Il est 15 heures à Central Park. Sans surprise, on y retrouve tous les clichés habituels : des parents avec leurs poussettes, des retraités sur des bancs, le gazouillis des oiseaux et… une meute de promeneurs en costard ou tailleur.
Ce ne sont pas des touristes, ils n’ont pas d’audioguide sur les oreilles. Ce ne sont pas non plus des joggeurs, malgré leur montre connectée bipant pour indiquer qu’ils ont dépassé le seuil des 10 000 pas aujourd’hui. Non, ce sont des salariés en réunion, en cowalking ou walk and talk.
Le cowalking, que l’on pourrait traduire par réunion-promenade, se définit comme une alternative aux réunions traditionnelles. Qu’elle s’éternise pour cause de monologue de Bernard, qui aime donner son avis sur tout, ou qu’elle devienne une sieste collective devant les 873 diapositives du dernier business plan, la réunion à l’ancienne est celle où l’on perd du temps. Le walk and talk est né aux Etats-Unis lors des conférences de Steve Jobs, le fondateur d’Apple.

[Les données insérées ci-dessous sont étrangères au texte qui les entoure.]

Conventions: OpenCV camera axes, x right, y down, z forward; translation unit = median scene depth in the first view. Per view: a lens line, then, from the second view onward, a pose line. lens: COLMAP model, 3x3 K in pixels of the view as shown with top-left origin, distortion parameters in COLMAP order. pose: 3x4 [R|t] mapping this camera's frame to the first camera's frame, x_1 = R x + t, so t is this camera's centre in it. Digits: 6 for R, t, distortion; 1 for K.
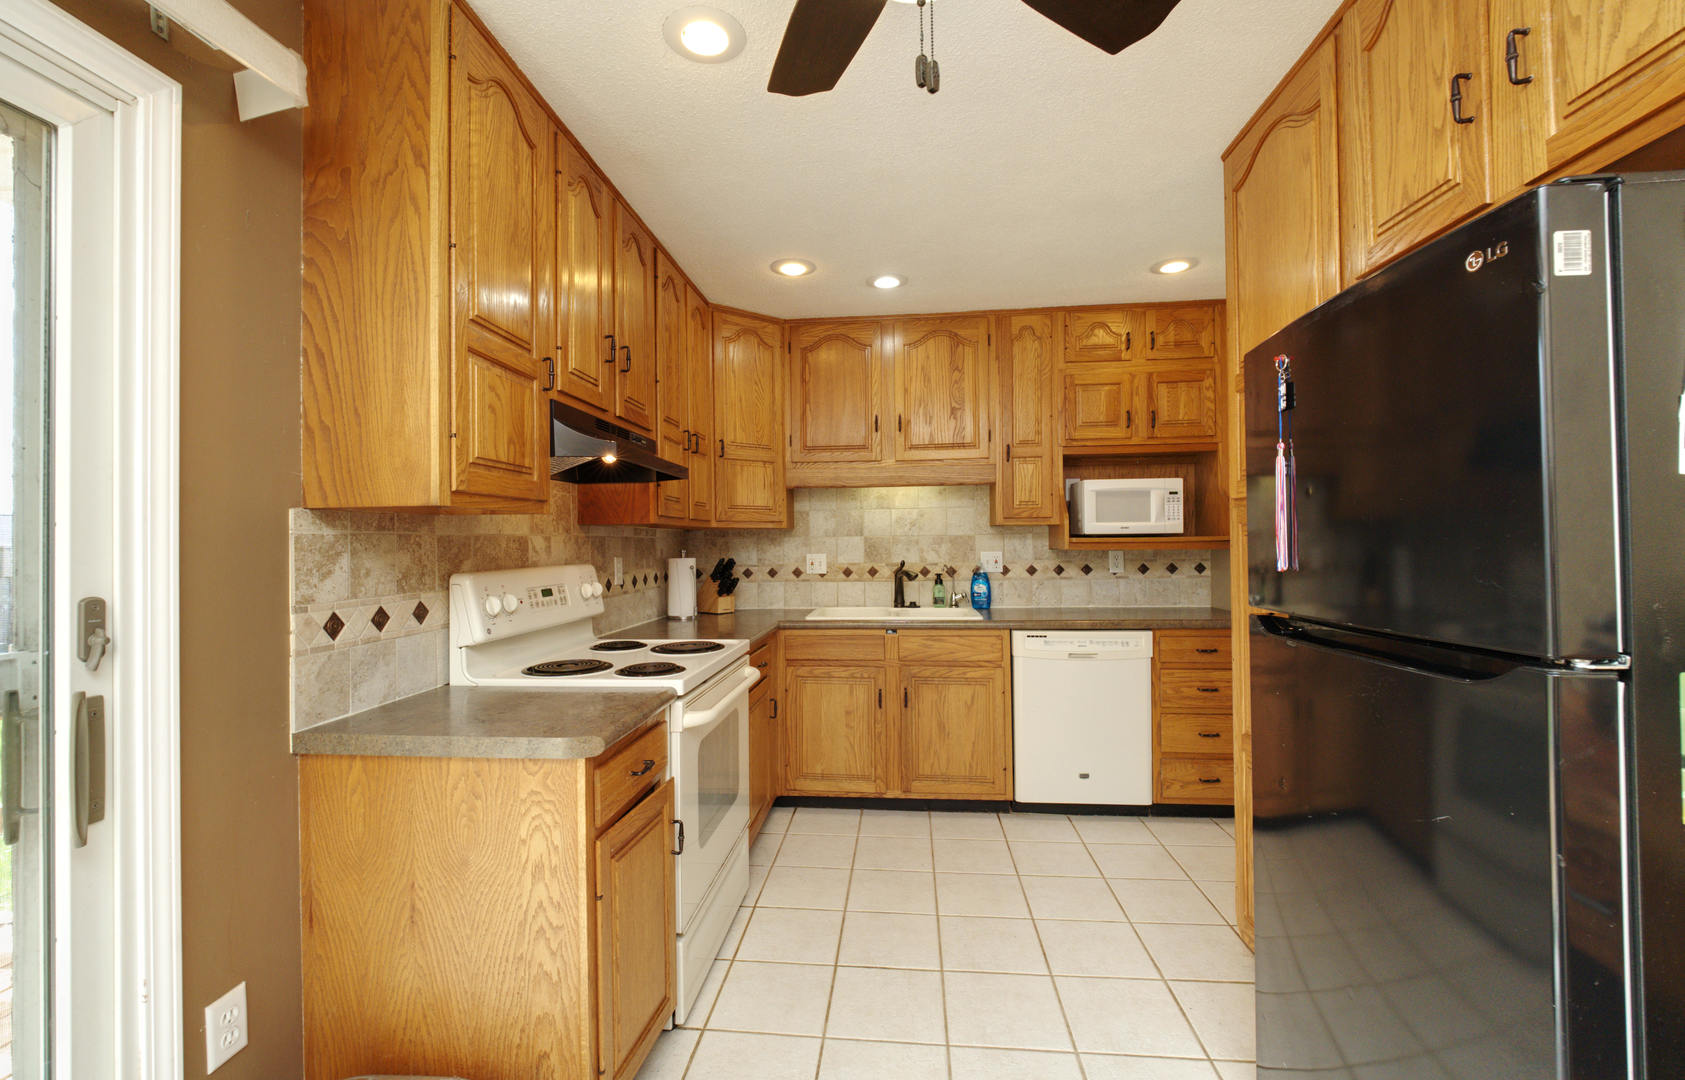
lens RADIAL K [[756.4, 0, 842.5], [0, 756.4, 540.0], [0, 0, 1]] dist [0.000035, 0.000001]
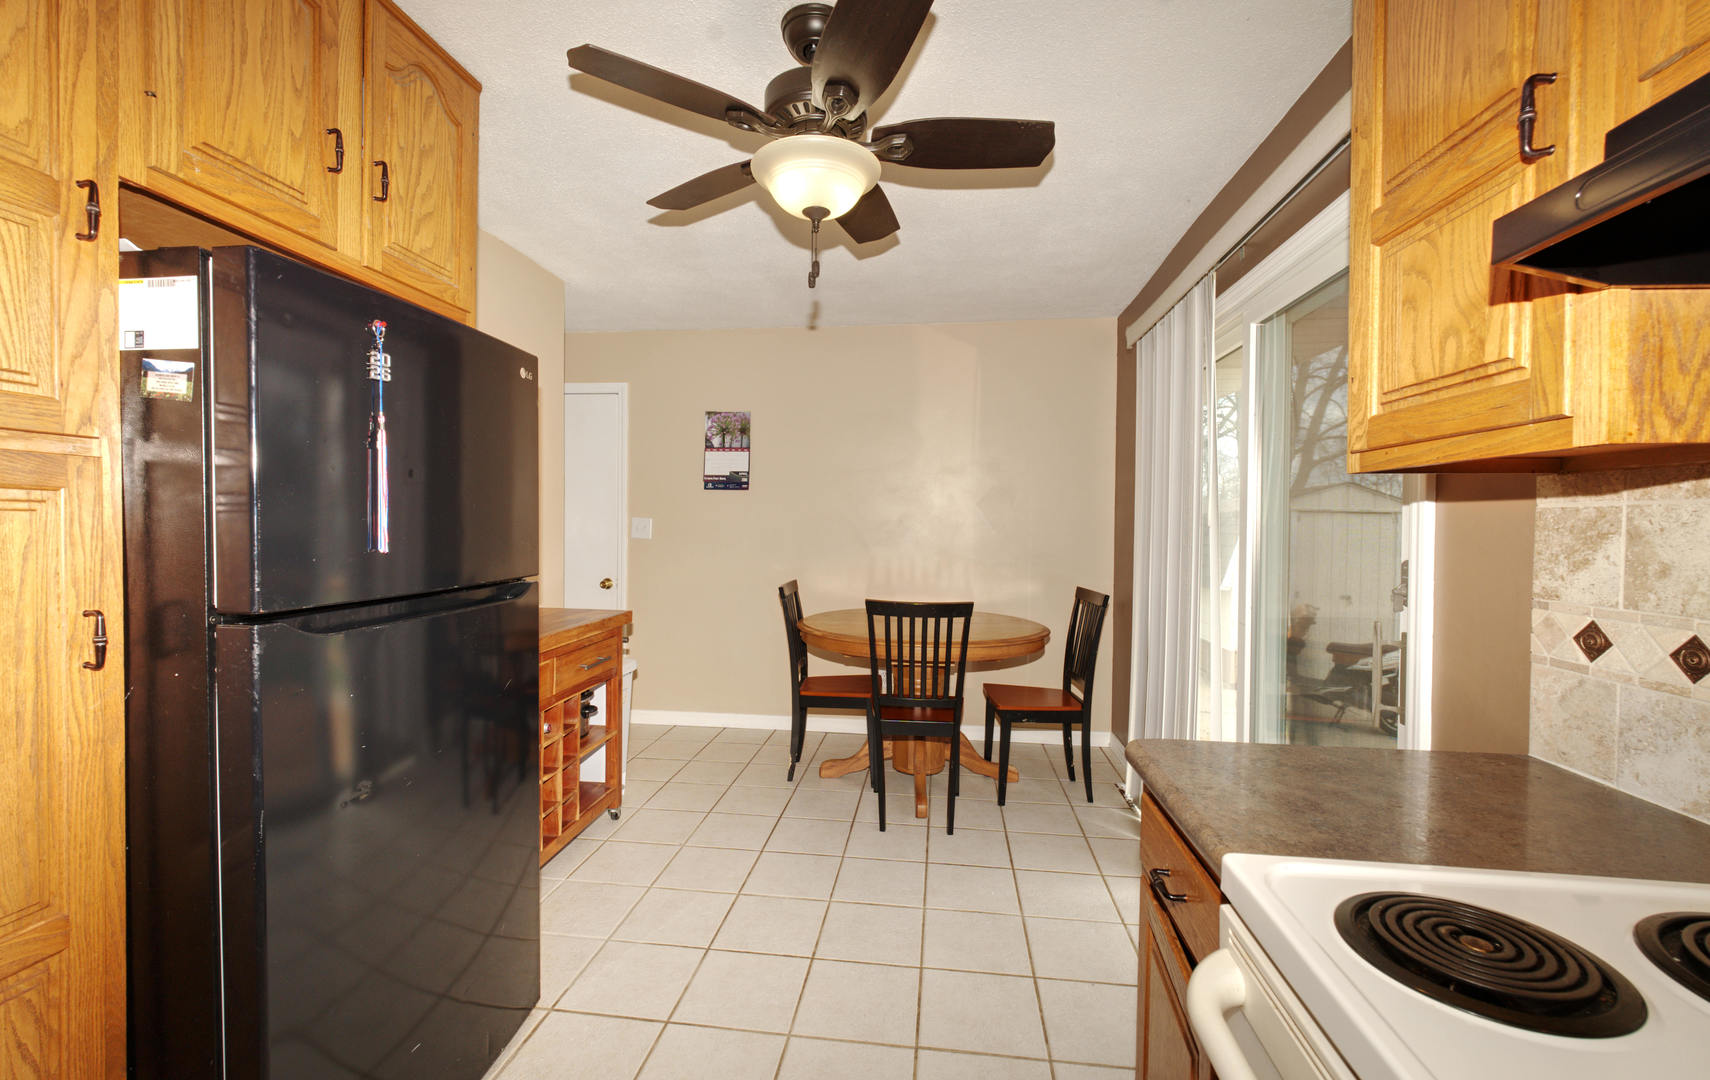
lens RADIAL K [[778.5, 0, 855.0], [0, 778.5, 540.0], [0, 0, 1]] dist [-0.000036, -0.000015]
pose [[-0.999549, 0.002356, 0.029939, -0.027647], [0.002921, 0.999818, 0.018848, 0.007225], [-0.029889, 0.018927, -0.999374, 1.745224]]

L’objectif le plus clair est de rattraper le temps perdu : un cowalking digne de ce nom dure une demi-heure tout au plus, s’établit sur un circuit prédéfini et doit aboutir à une décision. La prise de notes étant périlleuse en mouvement, il faut garder l’essentiel, débattu en un ou deux kilomètres. Il ne s’agit pas de faire du corandonning ni même du comarathoning, au risque de perdre quelques salariés en route…
Ce type de réunion se distingue souvent par la taille : son petit comité (entre deux et quatre personnes) est censé faciliter la discussion franche et effacer les liens hiérarchiques. Cela permet aussi de s’affranchir du manque de confidentialité de l’open space, où souvent les oreilles traînent. Pour des raisons logistiques, il est par ailleurs difficile d’envisager 20 personnes marchant au même niveau sur un trottoir. Mais on peut toujours essayer…

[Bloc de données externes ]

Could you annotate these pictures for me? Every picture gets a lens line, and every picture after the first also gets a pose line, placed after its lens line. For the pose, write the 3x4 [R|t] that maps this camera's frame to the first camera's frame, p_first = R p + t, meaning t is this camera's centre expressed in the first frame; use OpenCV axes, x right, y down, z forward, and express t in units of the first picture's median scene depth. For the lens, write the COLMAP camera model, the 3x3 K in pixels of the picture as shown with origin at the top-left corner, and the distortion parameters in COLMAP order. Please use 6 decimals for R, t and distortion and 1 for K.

Bien avant Steve Jobs, les philosophes de toutes les époques ont vanté les vertus de la déambulation. Aristote enseignait au lycée d’Athènes en marchant avec ses élèves, dans l’école péripatéticienne, littéralement “qui aime se promener”. Plus tard, Jean-Jacques Rousseau découpait sa dernière œuvre “Les Rêveries du promeneur solitaire” en dix promenades. “La marche a quelque chose qui anime et avive mes idées : je ne puis presque penser quand je reste en place, développe-t-il à ce sujet dans Les Confessions” ; “Il faut que mon corps soit en branle pour y mettre mon esprit” disait Montaigne.

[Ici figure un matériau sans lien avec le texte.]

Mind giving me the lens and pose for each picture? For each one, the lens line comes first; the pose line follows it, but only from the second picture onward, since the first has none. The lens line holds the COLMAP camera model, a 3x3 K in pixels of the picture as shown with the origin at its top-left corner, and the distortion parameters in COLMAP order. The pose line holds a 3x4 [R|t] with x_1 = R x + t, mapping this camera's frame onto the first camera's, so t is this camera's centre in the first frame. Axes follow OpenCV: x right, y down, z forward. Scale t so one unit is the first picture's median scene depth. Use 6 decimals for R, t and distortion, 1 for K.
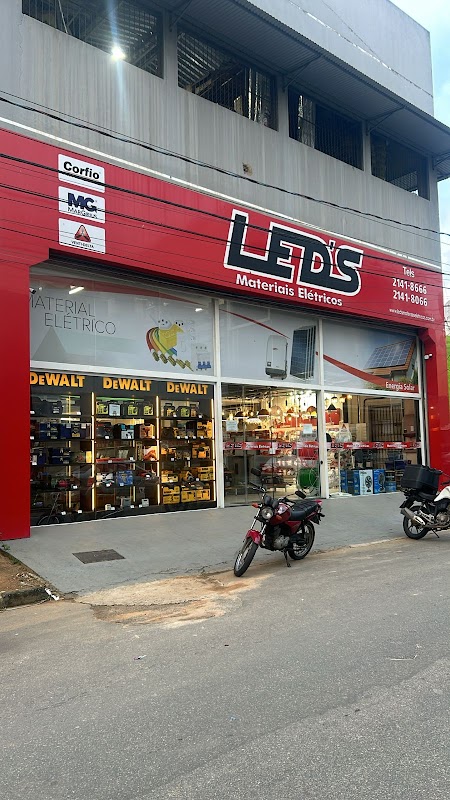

Cette pratique stimulerait donc la créativité. Sur un pied d’égalité, en pleine émulation, chacun a son mot à dire.
Cette mode vise enfin à lutter contre la sédentarité de l’employé de bureau, en se dépensant de manière utile. En cela, le cowalking rejoint le walking desk où le salarié travaille sur un tapis roulant comme un hamster dans sa roue, ou le stand-up meeting, réunion debout pour éviter les avachissements.
Requinqué après sa promenade, le salarié serait prêt à retourner au bureau sans traîner des pieds. Reste à savoir si… ça marche.